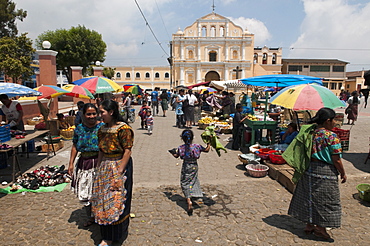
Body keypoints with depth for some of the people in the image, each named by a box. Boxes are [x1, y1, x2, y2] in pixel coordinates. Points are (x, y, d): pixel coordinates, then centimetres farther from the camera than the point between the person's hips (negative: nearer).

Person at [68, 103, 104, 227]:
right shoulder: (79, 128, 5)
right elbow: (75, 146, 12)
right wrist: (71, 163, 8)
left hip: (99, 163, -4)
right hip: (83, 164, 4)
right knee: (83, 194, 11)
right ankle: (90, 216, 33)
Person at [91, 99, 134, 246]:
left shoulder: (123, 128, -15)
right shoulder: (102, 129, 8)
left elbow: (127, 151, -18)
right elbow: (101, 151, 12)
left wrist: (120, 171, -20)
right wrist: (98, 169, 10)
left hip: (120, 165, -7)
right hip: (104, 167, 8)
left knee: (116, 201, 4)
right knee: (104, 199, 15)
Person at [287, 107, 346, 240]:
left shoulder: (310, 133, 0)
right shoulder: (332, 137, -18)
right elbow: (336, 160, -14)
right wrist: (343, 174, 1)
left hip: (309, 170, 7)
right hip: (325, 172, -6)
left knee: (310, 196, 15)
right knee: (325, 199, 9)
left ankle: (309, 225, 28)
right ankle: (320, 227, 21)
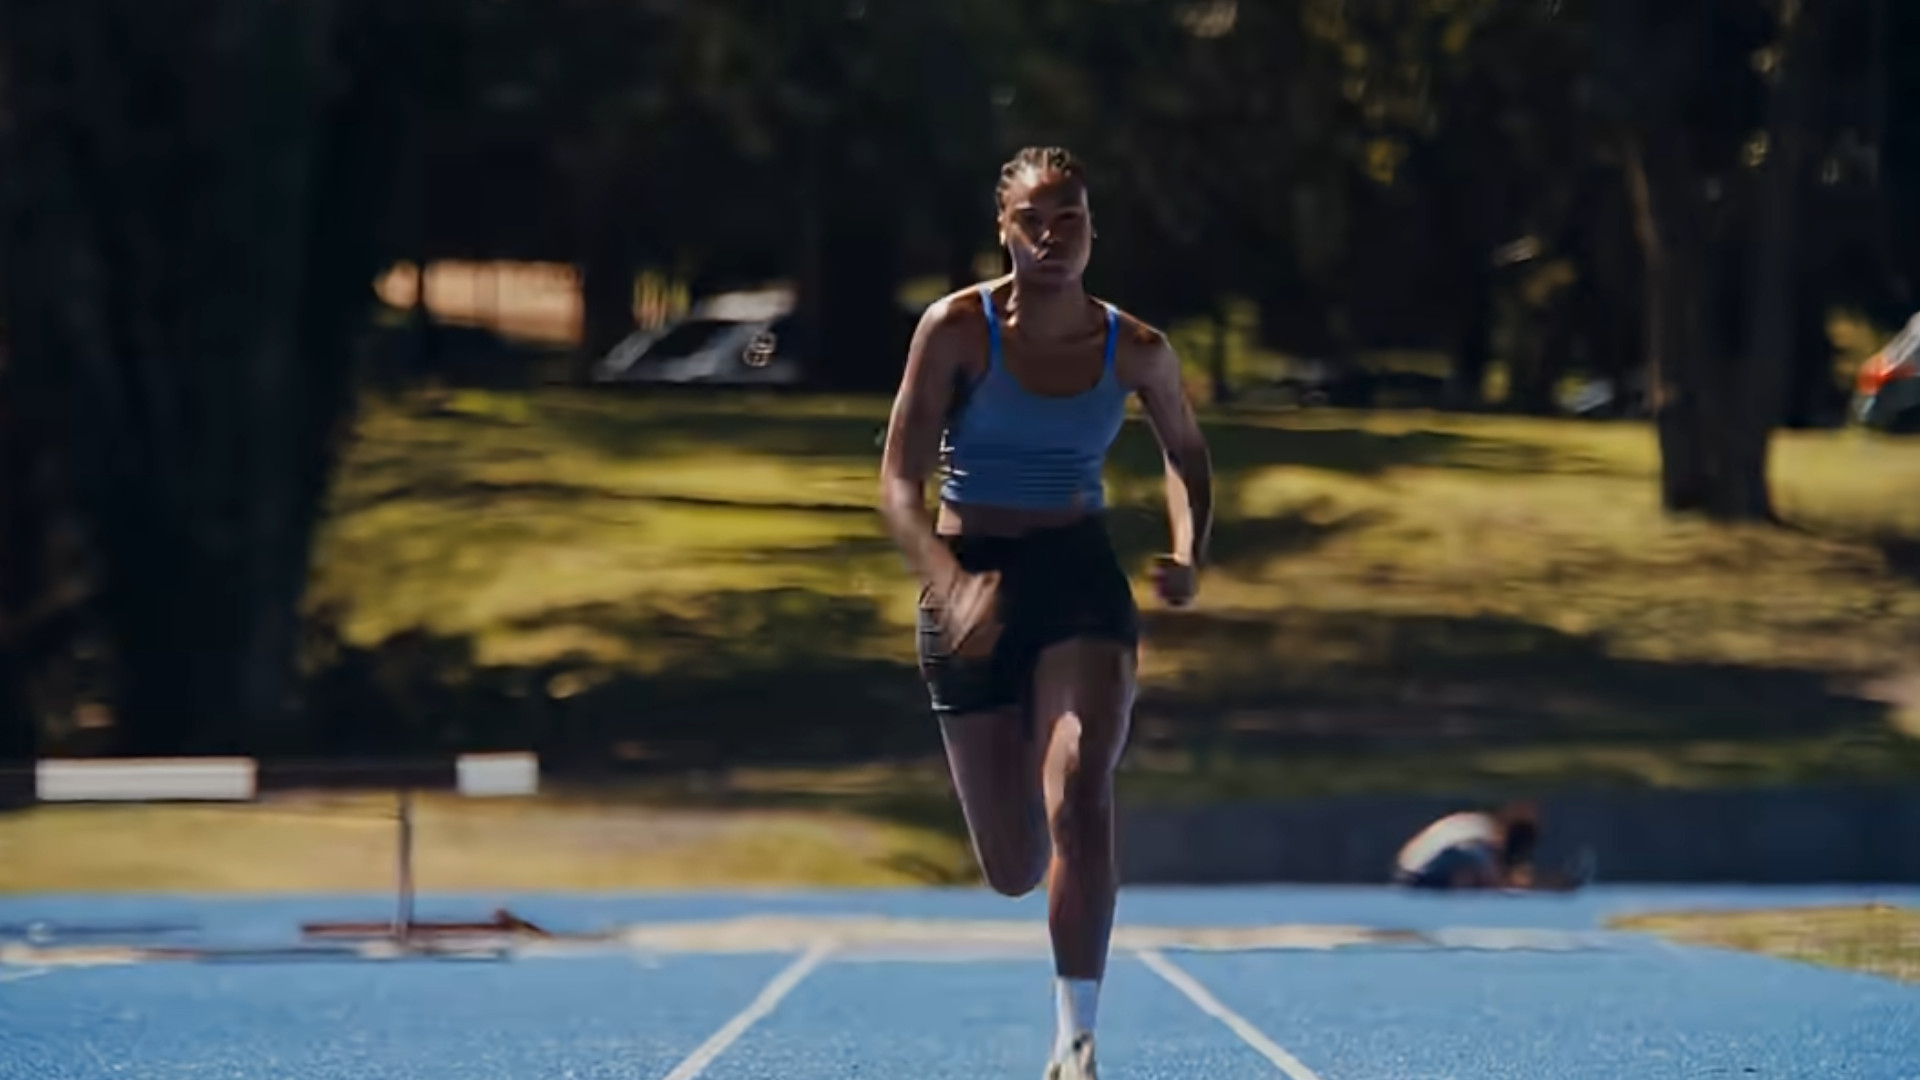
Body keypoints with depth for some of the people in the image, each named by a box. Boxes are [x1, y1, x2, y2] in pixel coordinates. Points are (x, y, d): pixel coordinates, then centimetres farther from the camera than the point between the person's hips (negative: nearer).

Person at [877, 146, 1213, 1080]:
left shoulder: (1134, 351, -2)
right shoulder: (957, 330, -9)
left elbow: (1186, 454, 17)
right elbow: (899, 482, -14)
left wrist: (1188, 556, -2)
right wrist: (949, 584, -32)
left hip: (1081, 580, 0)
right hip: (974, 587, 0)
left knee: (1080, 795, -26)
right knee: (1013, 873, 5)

What you will do:
Search the data above for the string "shoulder" and copy each line that has it.

Exercise result:
right shoulder: (79, 128, 5)
left shoulder: (123, 128, -15)
right shoulder: (102, 129, 8)
left shoulder: (310, 133, 0)
right shoulder: (332, 137, -18)
left shoulder: (1134, 351, -2)
right shoulder: (957, 330, -9)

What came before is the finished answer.